Il Correggio “ariano” di Margherita Albana Mignaty

    Nel post precedente abbiamo incontrato un quadro attribuito al Correggio nel secondo Ottocento, in realtà derivato dal suo Giove e Ió a Vienna; nella seconda metà del XIX il quadro appartenne a Margherita Albana Mignaty (1827-1887), interessante figura di intellettuale, tanto più in quanto autrice di una monografia su Antonio Allegri.

     Nata a Corfù nel 1827, visse alcuni anni in India, al seguito dello zio, il generale inglese Frederick Adam (1781-1853), che aveva sposato una sorella della madre. Tornata in Europa, Margherita Albana sposò a Roma il pittore greco Giorgio Mignaty, con cui si trasferì a Firenze verso il 1845. Il suo diventa uno dei salotti più vivaci della città [1]: tra gli altri lo frequentano Pasquale Villari, a cui si lega sentimentalmente, e un’altra figura di spicco del contesto accademico e culturale di Firenze, Angelo De Gubernatis. Iniziato nel 1871, un altro legame culturale (e sentimentale) importante fu quello con Edouard Schuré (1841-1929), che inserirà Margherita tra le “donne ispiratrici” al centro di un suo fortunatissimo libro [2]; come scrisse Schuré, “essa fu per me la suscitatrice del Dio Ignoto; colei che nel rivelarci i profondi misteri dell’Anima ci addita il nostro proprio ideale”[3].

    Si deve a Schuré una ricca biografia di Margherita, in cui vengono ricordati i viaggi, le relazioni a livello internazionale, l’attività di scrittrice e di giornalista [4], come anche la storia del loro rapporto intellettuale e sentimentale [5]. All’interno di questa biografia viene pubblicata una foto del busto della scrittrice e saggista, eseguita dallo scultore “Gypson” (o “Gibbson”); si tratta con ogni probabilità di John Gibson (1790-1866), che certamente fu in rapporto con Margherita [6].

    Il solo elenco dei libri di cui fu autrice illustra bene il percorso culturale di Albana Mignaty. Tra i primi c’è un saggio su Dante [7], seguìto a breve distanza da quello sulla riforma musicale di Richard Wagner [8]; poco dopo, viene stampato a Londra un suo lavoro sulla storia e sulla cultura italiana dal Medioevo in poi [9]. Dieci anni più tardi, poco prima della morte, ecco invece una biografia di santa Caterina da Siena [10].

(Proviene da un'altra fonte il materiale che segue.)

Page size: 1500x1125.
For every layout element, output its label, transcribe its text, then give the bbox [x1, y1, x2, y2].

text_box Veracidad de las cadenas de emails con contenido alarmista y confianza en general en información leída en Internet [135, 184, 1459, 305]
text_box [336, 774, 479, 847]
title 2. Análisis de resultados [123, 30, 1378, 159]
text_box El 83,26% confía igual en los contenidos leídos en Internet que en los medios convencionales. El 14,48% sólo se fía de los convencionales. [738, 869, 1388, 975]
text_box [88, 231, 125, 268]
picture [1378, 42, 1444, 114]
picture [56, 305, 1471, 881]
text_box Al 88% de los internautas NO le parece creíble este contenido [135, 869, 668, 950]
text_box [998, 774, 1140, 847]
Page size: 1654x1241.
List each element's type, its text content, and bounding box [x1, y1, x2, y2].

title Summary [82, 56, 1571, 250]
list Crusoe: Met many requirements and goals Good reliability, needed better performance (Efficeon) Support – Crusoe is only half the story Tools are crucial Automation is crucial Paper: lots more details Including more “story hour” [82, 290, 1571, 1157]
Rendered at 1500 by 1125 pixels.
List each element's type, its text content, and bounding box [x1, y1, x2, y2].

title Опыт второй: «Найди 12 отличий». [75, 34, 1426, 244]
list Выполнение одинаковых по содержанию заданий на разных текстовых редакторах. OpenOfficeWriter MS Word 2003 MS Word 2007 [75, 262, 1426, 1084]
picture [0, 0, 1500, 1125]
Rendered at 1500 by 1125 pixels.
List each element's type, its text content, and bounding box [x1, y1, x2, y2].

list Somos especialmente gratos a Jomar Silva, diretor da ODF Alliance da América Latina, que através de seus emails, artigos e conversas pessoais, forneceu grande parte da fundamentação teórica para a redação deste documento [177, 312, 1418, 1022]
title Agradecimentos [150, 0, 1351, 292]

    Il saggio sul Correggio è dunque un’opera della maturità: pubblicato per la prima volta in Francia nel 1881 (e riedito nel 1885) [11], meritò alla scrittrice la cittadinanza onoraria della città emiliana [12]. Venne tradotto in Italia l’anno dopo la morte di Margherita, con una prefazione di Angelo De Gubernatis e con la cura di Giorgina Craufurd (1827-1911), moglie di Aurelio Saffi [13]: bene si spiegano così le lunghe lodi di Giuseppe Mazzini aggiunte dalla traduttrice in una nota della pagina riservata a Machiavelli in La vita e le opere del Correggio [14]. L’opera verrà poi riedita in Francia nel 1900, con il già citato profilo biografico redatto da Édouard Schuré [15].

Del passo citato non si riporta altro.